19 Sep Waitea
Waitea Warcup & P.H.B. Talbot, Trans. Br. Mycol. Soc 45(4): 503 (1962)
The genus Waitea was founded by Warcup and Talbot (1962) for W. circinata producing small pink-orange sclerotia in soil. The resemblance of hyphae to Rhizoctonia was noted upon the establishment of the genus, but at that time no described asexual morph was known. Waitea circinata was later found to be associated with the asexual Rhizoctonia zeae and shown to be a pathogen of legumes, cereals and turf grasses. Waitea circinata has a wide distribution, but is mostly tropical, and lives as a saprotroph or phytopathogen.
Classification – Agaricomycetes, incertae sedis, Corticiales, Corticiaceae
Type species – Waitea circinata Warcup & P.H.B. Talbot, Trans. Br. Mycol. Soc 45(4): 503 (1962)
Distribution – Worldwide
Disease Symptoms – Brown ring patch, Leaf and sheath blight
Leaf and sheath blight or spot disease is characterized by oval lesions with green-gray centers surrounded by a distinct brown margin. Several lesions can occur together (De la Cerda et al. 2010; Kammerer et al. 2011; Chang and Lee 2016). Circular or irregular small patches of tan to yellow-brown colour are the initial symptom of brown ring patch disease and eventually develop brownish rings. Leaf-blades turn from yellow to brown as the disease progress and die eventually (Toda et al. 2005; Ni et al. 2012).

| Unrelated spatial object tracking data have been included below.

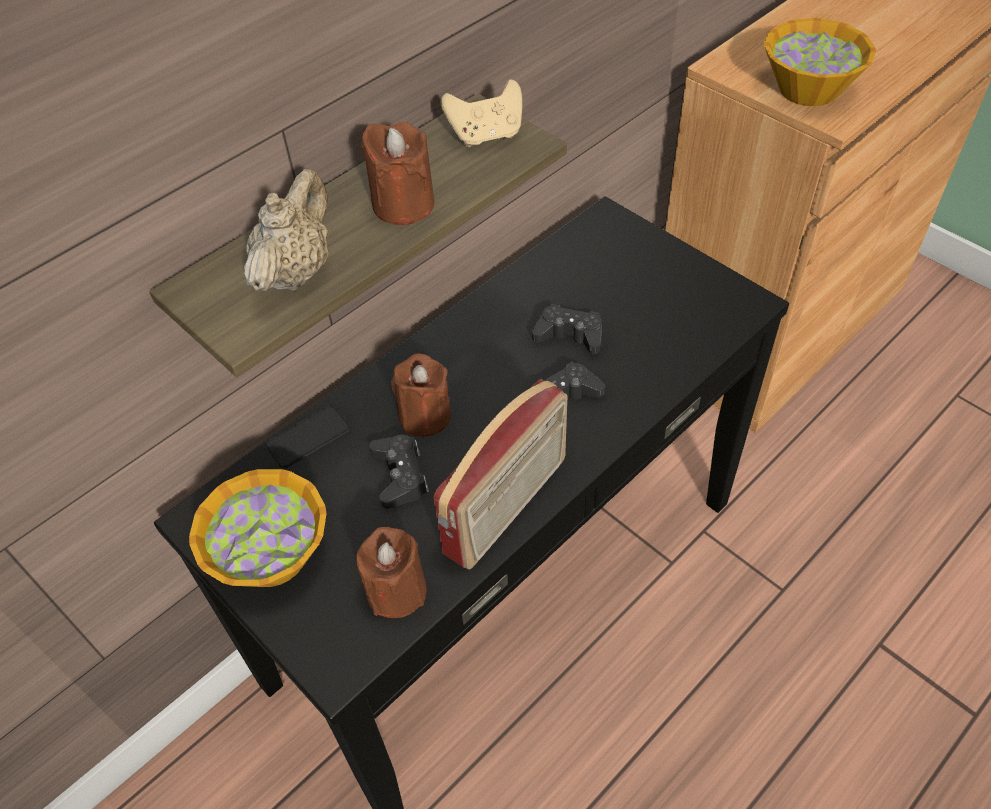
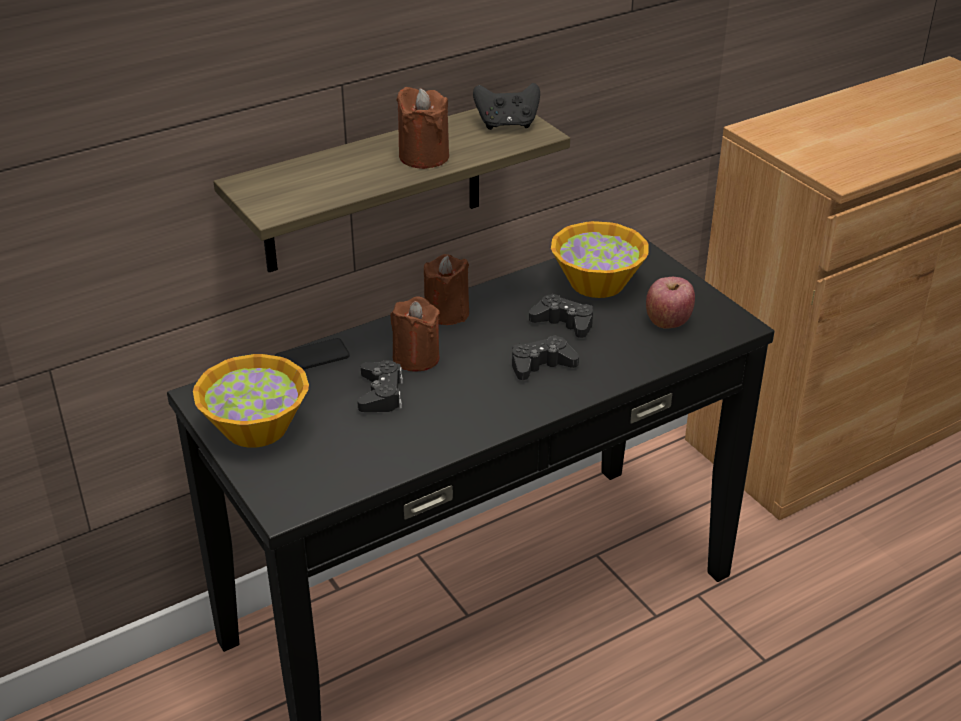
camera: 10 degrees right, 15 degrees down
beige teapot [244,169,329,291] -> none
brown candle [356,527,427,618] -> brown candle moved to [424,254,469,325]
radio [434,379,567,570] -> none
beige game controller [441,79,522,147] -> black game controller [473,83,540,130]
bowl [764,18,876,106] -> bowl moved to [551,221,649,298]
none -> apple [646,277,695,328]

Hosts – Fabaceae (legumes) and Poaceae (cereals and turf grasses)
Morphological based identification and diversity
Waitea currently contains only the type species W. circinata. Waitea nuda was reduced to synonymy by Roberts (1999). The numerous available GenBank sequences of W. circinata imply that the species is frequently isolated from different parts of the world. Several varieties have been proposed for W. circinata, all shown to be nomen invalid following Articles 39.1 and 40.1 of the Melbourne Code (see Index Fungorum 2018).
Molecular based identification and diversity
The assignment of Waitea to Corticiaceae was already speculated by Talbot (1965), even though the genus was later frequently attributed to Ceratobasidiales based on morphology (e.g. Roberts 1999). Eventually, the phylogenetic placement of Waitea in the corticioid clade (Corticiales) was established by DePriest et al. (2005). Subsequent division of Corticiales to three families confirmed that Waitea is nested within Corticiaceae (Ghobad-Nejhad et al. 2010). Laetisaria arvalis is a close relative of Waitea.
Recommended genetic marker (genus level) – nLSU
Recommended genetic marker (species level) – ITS
Amaradasa et al. (2013) showed that ITS is an effective marker to characterize the isolates of Waitea and similar agents of turfgrass blights to their ‘infraspecies’ level.
Accepted number of species: One species.
References: DePriest et al. 2005, Ghobad-Nejhad et al. 2010, Amaradasa et al. 2013 (phylogeny), De la Cerda et al. 2010; Kammerer et al. 2011; Chang and Lee 2016 (morphology, phylogeny, pathogenicity), Ghimire et al. 2011 (morphology and phylogeny).